Kepolisian prefektur Fukuoka dan Oita tengah melakukan penyelidikan terhadap situs mangascan Mangamura setelah Kodansha, Shueisha, dan dua penerbit lainnya mengajukan laporan kasus pembajakan pada tahun lalu.

Seperti dilaporkan oleh The Mainichi Shimbun, penerbit-penerbit ini mewakili para mangaka seperti Hajime Isayama (Shingeki no Kyojin) dan Eiichiro Oda (One Piece).

Menurut Asosiasi Distribusi Konten Luar Negeri (CODA), pembajakan yang dilakukan Mangamura menimbulkan kerugian hingga 319,2 milyar Yen. Situs itu telah dikunjungi lebih dari 620 juta kali semenjak September 2017 hingga Februari 2018, sebelum ditutup pada April 2018.

Mangamura pertama kali hadir pada Januari 2016, dan dengan cepat menjadi situs yang populer. Penyelidik percaya bahwa Mangamura mengeruk keuntungan dari iklan yang ditampilkan pada situsnya.

Sumber yang berbicara dengan The Mainichi Shimbun mengatakan bahwa mereka memiliki setidaknya seorang tersangka. Diungkapkan juga bahwa Mangamura dimiliki oleh sebuah perusahaan yang berada di Seychelles, yang berada di daerah Afrika Timur. Namun berdasarkan penyelidikan sepertinya Mangamura dimiliki oleh sebuah perusahaan Amerika yang dimiliki oleh warga negara Jepang.
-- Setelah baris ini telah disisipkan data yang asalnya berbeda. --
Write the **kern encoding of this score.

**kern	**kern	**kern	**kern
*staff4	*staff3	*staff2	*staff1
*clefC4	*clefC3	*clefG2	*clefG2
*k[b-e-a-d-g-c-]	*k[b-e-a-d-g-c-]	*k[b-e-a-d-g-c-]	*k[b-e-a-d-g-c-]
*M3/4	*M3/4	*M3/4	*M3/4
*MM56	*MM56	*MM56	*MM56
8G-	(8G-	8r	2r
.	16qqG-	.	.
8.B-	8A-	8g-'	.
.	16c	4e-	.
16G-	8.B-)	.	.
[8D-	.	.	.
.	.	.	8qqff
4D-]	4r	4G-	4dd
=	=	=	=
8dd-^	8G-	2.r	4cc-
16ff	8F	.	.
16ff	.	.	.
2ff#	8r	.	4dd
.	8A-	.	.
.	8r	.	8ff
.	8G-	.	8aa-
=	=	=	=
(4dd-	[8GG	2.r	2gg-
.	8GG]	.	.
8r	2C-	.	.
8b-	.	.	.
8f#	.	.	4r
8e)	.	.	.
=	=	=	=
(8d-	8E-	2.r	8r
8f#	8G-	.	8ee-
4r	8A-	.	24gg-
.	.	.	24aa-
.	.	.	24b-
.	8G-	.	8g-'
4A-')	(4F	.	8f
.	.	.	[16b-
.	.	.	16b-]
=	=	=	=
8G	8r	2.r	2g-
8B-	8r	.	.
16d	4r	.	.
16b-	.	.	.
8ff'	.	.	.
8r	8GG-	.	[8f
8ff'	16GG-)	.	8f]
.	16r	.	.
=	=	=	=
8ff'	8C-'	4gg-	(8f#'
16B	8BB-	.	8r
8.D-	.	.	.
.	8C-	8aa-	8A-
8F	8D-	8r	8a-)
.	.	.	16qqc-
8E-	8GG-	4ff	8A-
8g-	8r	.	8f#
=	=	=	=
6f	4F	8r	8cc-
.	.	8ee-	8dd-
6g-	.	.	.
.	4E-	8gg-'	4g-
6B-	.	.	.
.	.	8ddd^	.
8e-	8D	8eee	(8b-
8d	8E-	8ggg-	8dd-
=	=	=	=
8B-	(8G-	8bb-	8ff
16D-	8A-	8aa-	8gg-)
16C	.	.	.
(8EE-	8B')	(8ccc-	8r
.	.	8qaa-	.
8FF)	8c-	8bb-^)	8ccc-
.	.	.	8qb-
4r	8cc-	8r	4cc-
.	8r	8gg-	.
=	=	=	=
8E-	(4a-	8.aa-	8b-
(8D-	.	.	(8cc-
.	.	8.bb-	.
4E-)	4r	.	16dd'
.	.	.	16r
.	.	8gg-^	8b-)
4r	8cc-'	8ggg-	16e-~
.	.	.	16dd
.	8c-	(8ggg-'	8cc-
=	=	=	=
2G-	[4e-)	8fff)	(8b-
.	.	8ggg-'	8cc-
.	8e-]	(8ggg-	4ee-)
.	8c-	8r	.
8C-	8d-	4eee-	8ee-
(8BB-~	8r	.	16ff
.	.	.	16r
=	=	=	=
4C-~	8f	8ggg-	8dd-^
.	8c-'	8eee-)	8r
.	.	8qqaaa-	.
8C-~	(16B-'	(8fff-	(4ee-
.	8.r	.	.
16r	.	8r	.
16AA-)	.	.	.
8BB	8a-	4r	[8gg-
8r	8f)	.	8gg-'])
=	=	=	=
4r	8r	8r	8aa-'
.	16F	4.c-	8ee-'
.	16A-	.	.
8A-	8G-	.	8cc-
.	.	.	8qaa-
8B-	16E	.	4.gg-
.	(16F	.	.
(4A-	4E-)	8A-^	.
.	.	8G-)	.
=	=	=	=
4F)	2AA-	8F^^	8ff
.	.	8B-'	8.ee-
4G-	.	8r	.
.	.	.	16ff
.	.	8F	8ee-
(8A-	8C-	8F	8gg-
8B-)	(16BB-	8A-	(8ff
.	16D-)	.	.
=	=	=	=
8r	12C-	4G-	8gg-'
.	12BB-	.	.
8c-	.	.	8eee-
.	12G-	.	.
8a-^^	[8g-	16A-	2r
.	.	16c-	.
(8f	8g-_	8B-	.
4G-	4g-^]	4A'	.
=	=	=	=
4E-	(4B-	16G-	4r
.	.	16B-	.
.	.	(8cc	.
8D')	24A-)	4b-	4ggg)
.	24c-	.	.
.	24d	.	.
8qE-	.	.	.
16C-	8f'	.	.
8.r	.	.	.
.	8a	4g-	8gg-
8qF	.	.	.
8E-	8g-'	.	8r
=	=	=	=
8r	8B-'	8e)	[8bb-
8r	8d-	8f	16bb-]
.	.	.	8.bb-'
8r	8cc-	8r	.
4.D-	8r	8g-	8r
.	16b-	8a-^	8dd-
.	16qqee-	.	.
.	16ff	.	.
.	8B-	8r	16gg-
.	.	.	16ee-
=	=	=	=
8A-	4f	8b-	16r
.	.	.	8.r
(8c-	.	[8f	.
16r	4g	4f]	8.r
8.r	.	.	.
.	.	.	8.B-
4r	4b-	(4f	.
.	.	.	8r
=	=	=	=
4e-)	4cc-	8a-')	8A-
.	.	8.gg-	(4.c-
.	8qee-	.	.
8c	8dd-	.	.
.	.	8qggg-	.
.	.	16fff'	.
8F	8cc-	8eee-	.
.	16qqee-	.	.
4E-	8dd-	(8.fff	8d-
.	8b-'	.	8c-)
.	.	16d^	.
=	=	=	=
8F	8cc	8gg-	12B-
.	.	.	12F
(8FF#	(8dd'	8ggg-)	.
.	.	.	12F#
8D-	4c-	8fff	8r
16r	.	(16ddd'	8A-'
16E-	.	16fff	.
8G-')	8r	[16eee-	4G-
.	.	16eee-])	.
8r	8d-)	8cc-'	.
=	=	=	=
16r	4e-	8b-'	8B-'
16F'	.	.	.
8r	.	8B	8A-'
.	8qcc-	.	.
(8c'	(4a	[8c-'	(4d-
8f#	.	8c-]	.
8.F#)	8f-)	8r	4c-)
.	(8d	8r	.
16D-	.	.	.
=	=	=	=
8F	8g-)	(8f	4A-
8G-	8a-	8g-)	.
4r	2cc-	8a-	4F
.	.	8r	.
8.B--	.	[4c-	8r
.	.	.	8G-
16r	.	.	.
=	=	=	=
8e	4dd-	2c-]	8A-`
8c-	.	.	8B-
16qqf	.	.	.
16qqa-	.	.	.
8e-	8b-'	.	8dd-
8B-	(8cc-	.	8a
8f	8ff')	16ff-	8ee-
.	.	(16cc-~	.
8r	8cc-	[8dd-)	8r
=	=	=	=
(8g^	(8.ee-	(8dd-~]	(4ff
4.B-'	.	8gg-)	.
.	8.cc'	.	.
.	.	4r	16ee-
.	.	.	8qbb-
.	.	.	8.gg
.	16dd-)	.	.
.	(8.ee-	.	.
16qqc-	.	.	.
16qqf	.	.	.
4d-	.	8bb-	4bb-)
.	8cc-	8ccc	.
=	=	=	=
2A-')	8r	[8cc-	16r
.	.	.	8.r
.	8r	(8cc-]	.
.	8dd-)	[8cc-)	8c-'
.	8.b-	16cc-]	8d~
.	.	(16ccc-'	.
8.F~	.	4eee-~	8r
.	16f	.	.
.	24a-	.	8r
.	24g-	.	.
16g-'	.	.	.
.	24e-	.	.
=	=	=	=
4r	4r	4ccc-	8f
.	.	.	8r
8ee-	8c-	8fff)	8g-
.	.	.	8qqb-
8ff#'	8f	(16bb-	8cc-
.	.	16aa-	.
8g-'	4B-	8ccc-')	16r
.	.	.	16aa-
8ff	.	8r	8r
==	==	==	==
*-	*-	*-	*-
Saat ini Polisi tengah berusaha untuk mengidentifikasi pengembang dari Mangamura.

Pemerintah Jepang memang tengah getol memerangi situs pembajakan anime maupun mangascan. Berkat meningkatnya popularitas situs bajakan di Jepang, pemerintah menerapkan “langkah darurat” dan meminta kepada penyedia layanan internet di Jepang untuk menutup akses ke situs-situs pembajakan.

Mangamura, AniTube!, dan MioMio merupakan tiga situs yang sedang dibidik oleh pemerintah, namun baru Mangamura yang sedang diselidiki.